_Work task_. Continue the Grimsel Pass travel piece from the point where it stops, in the same style.

_Reading passage_.
>>>>
The engineered giant
If the Furka is theatre, the Grimsel Pass is something else entirely.
It doesn’t seduce you with glaciers or nostalgia – it confronts you with scale, structure, and purpose.
At 2,164 meters, the Grimsel is lower than its famous neighbors, but it feels bigger—because here, the mountain isn’t just landscape.
It’s been reshaped.
Why the Grimsel stands apart
The Grimsel connects Innertkirchen (Bern) with Gletsch (Valais), the upper valley of the Aare with the upper valley of the Rhône, crossing the continental divide between the North Sea and the Mediterranean Sea.
It’s often paired with Furka and Susten in the so-called Swiss “Big Three”, but unlike those two:
- It’s less about elegance (Susten)
- Less about exposure (Furka)
The Grimsel is about raw alpine infrastructure:
- massive dams
- reservoirs glowing turquoise
- roads carved through granite
It feels engineered and that is exactly what makes it unique.
Innertkirchen

Starting in Innertkirchen, the Grimsel plays the long game.
The first kilometres are almost deceptive:
- gentle gradients
- gradual climb
- valley riding alongside the Aare
You might even wonder if this is really a “big pass.”
And then the landscape tightens.
Into the granite
After Guttannen and Handegg, the tone shifts.
The valley walls rise sharply:
- vertical rock faces
- narrow passages
- water everywhere
This is where the Grimsel begins to feel serious.
Past Handegg, you’ll go through a series of hairpins and a long tunnel (well lit) to the Räterichsbodensee reservoir.
The first of the Grimsel’s signature features: the reservoirs.
<<<<
_Data excerpt_.
>>>>
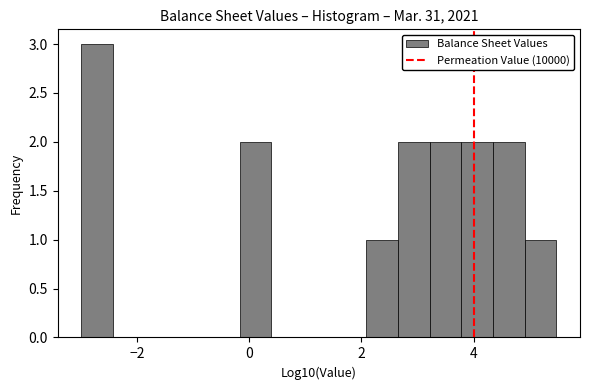

Around what value on the x-axis is the tallest bar? Give the approximate position of its centre, as read against the axis.

-2.8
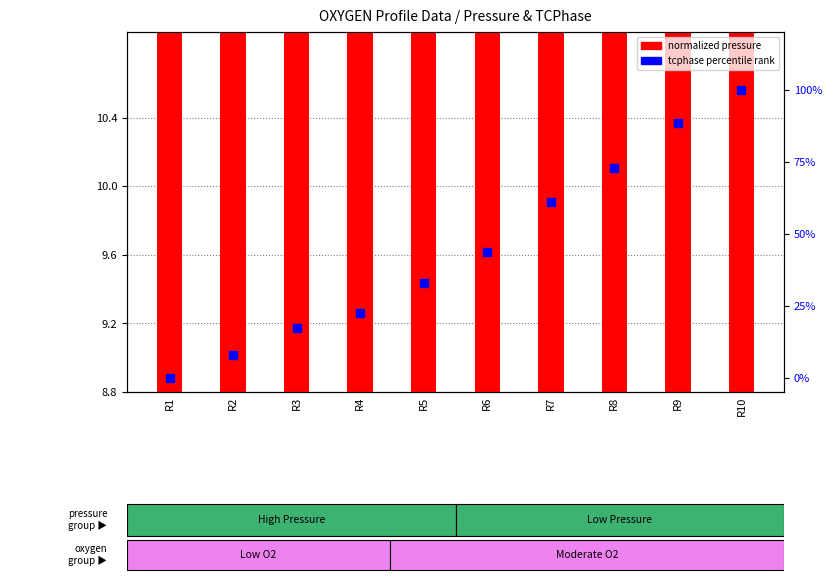

Which series contains the lowest Y value?

tcphase percentile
<<<<
_Response to this task_.
The lake sequence
This is the defining experience of the Grimsel.
You ride past:
- Räterichsbodensee
- then higher to Grimselsee
- and finally toward the summit lake, Totensee
Each one is different:
- different colours
- different shapes
- different moods
And they all feel slightly unreal.
The water is often turquoise, almost artificial-looking, framed by bare granite and dam walls that look like they belong in another world.
This is not classic Alpine pastoral beauty – it is something more surreal – I likened the view on the Grimsel Hospice to a scene from the Lord of the Rings.

When I came down from the summit in 2015, I was so stunned by this view, that I stopped my descend and just wanted to sit down and stay there.
On my way up in 2019, I didn’t see shit, as there was a thick fog clouding everything.
At the summit, there is a restaurant – aptly called ‘Grimselblick’ – and real tourist attractions, the Crystal cavern and Marmot park. I didn’t bother to go in there, but the summit was crowded with Chinese tourists when I got there…
I tackled this end during my ‘Tour de Suisse 2019‘, from Innertkirchen in a Wassen – Susten – Grimsel – Furka – Andermatt loop. Report on that trip here.
Gletsch
If you come from Gletsch (after descending the Furka), the Grimsel shows a different face.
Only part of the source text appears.